Required work: Copy out every line of the entries below word for word, leaving out the pictures.

[Data listing]
[START]

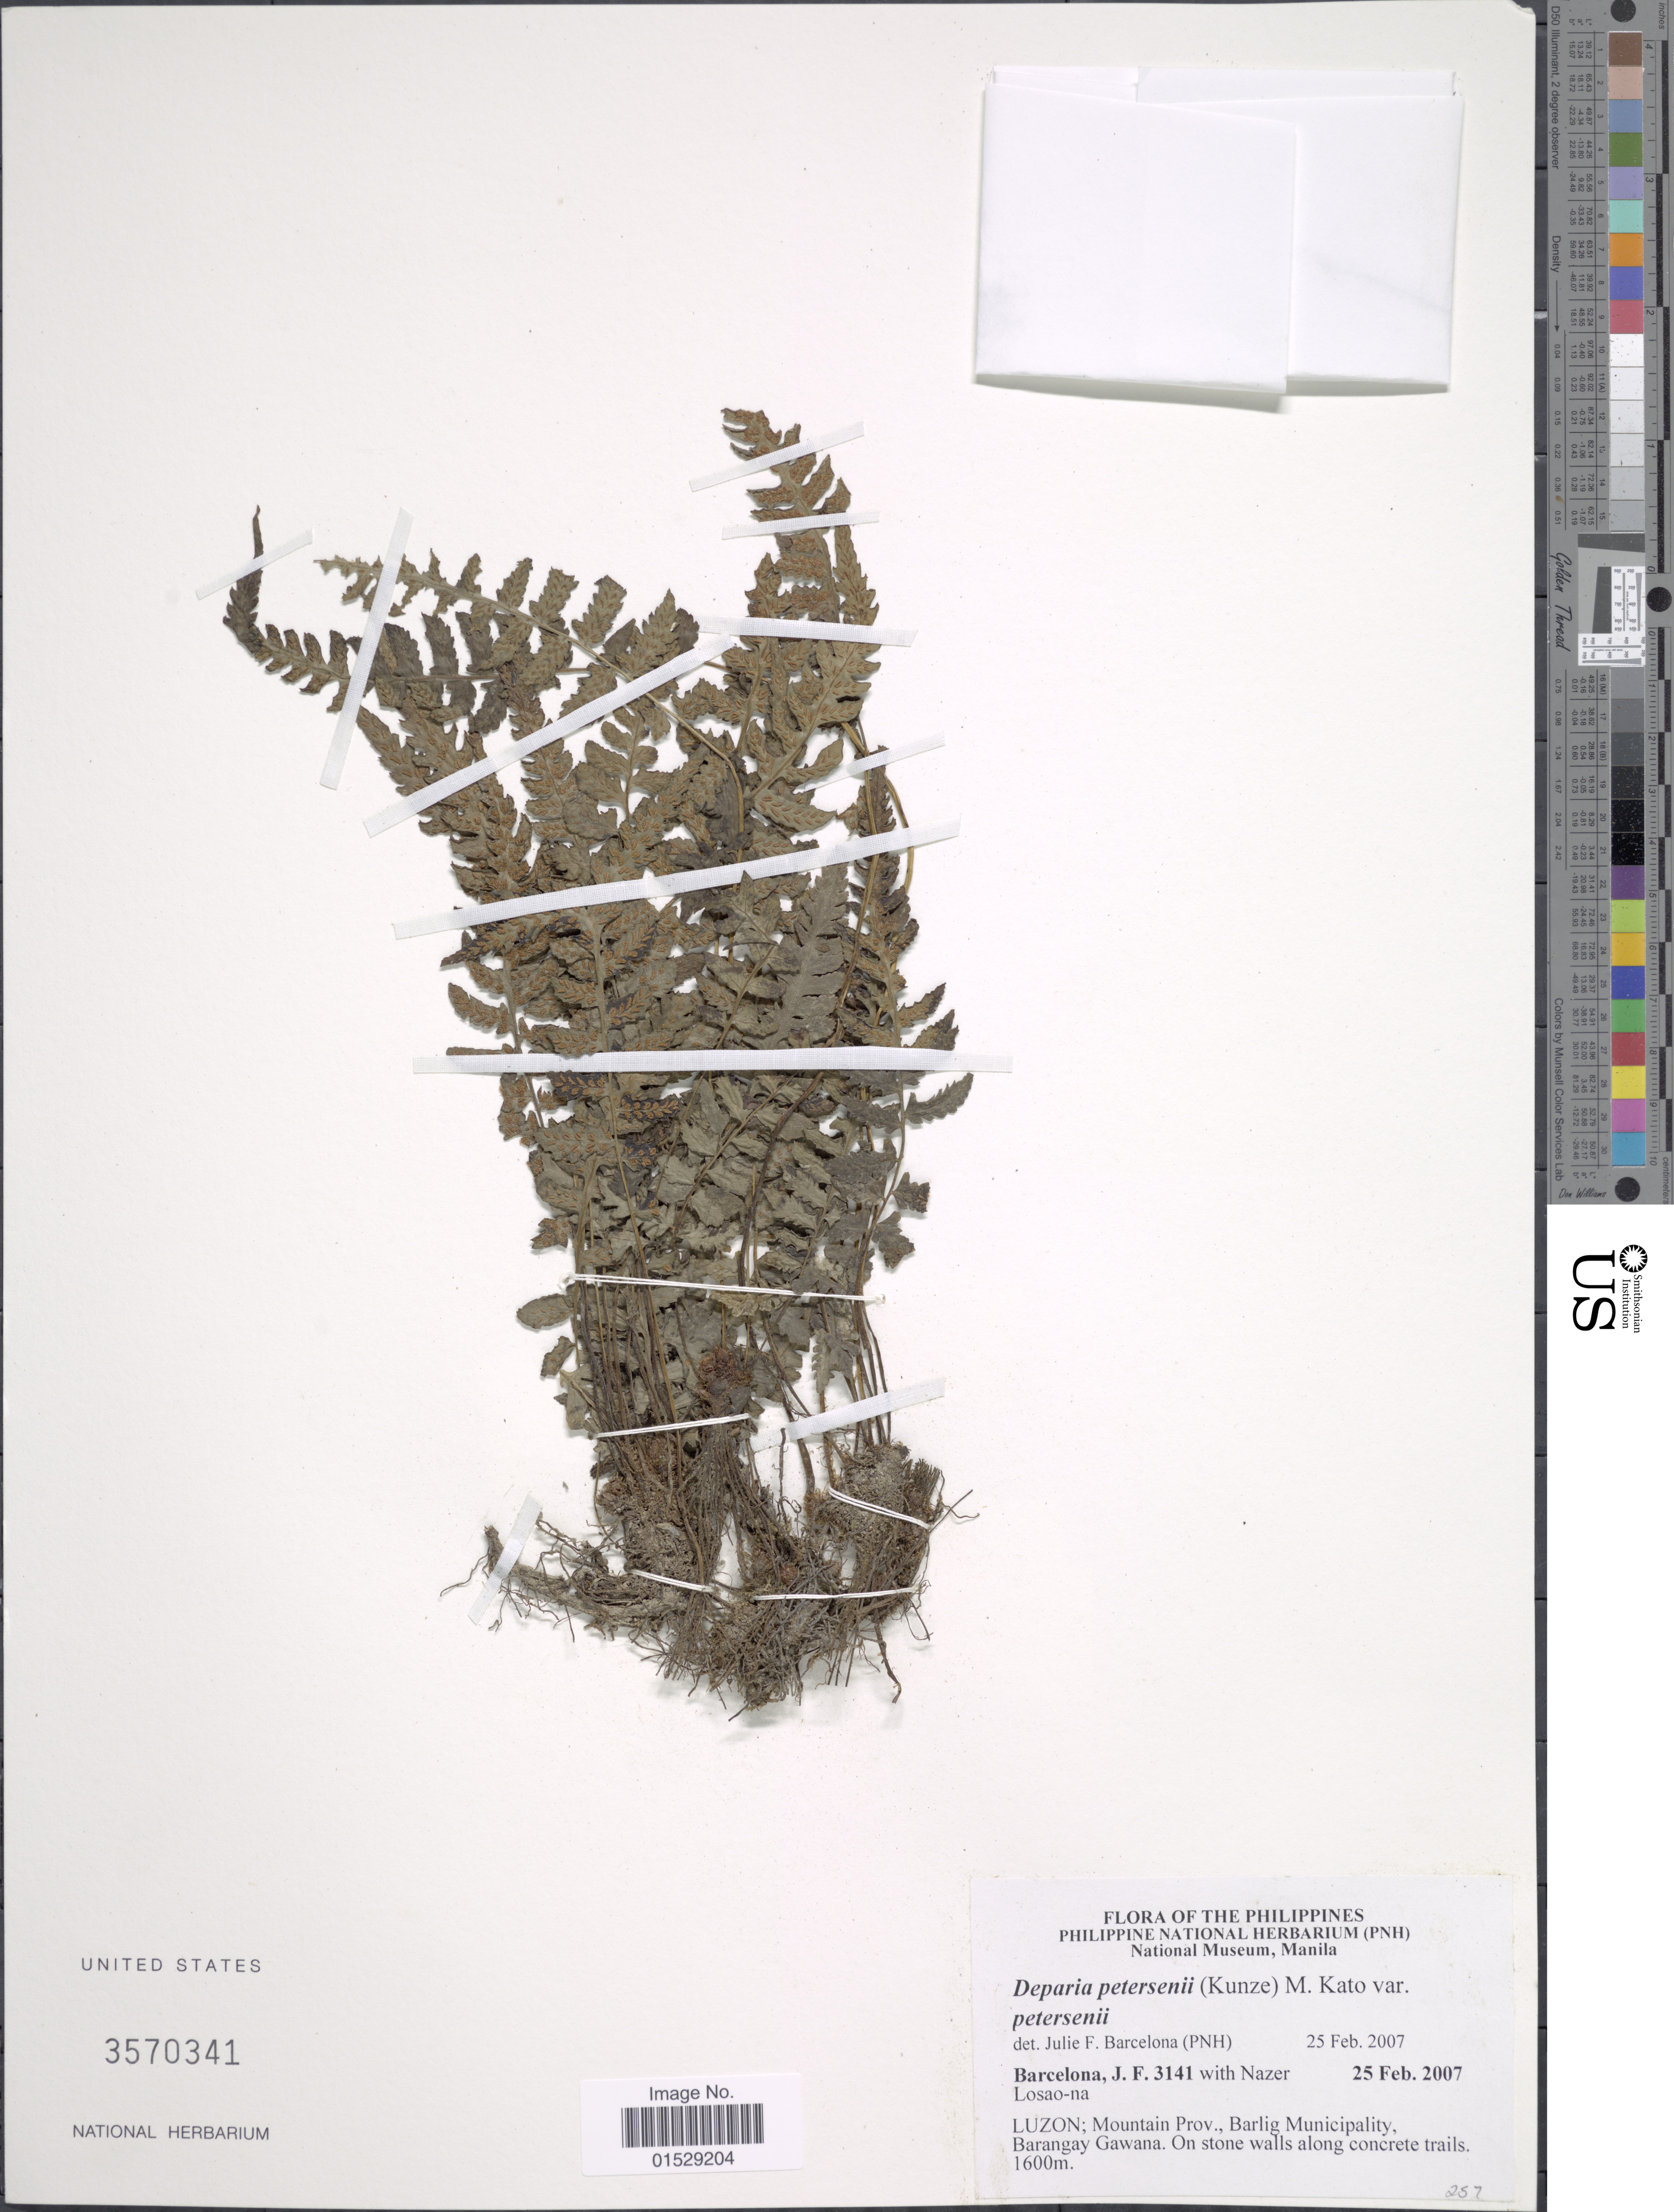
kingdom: Plantae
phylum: Tracheophyta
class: Polypodiopsida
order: Polypodiales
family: Athyriaceae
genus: Deparia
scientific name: Deparia petersenii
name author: (Kunze) M. Kato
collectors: J. F. Barcelona & N. Losao-na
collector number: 3141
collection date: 2007-02-25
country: Philippines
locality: Luzon; Mountain Prov., Barlig Municipality, Barangay Gawana, on stone walls along concrete trails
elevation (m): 1600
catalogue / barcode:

[END]

Result of this task:
kingdom: Plantae
phylum: Tracheophyta
class: Polypodiopsida
order: Polypodiales
family: Athyriaceae
genus: Deparia
scientific name: Deparia petersenii
name author: (Kunze) M. Kato
collectors: J. F. Barcelona & N. Losao-na
collector number: 3141
collection date: 2007-02-25
country: Philippines
locality: Luzon; Mountain Prov., Barlig Municipality, Barangay Gawana, on stone walls along concrete trails
elevation (m): 1600
catalogue / barcode:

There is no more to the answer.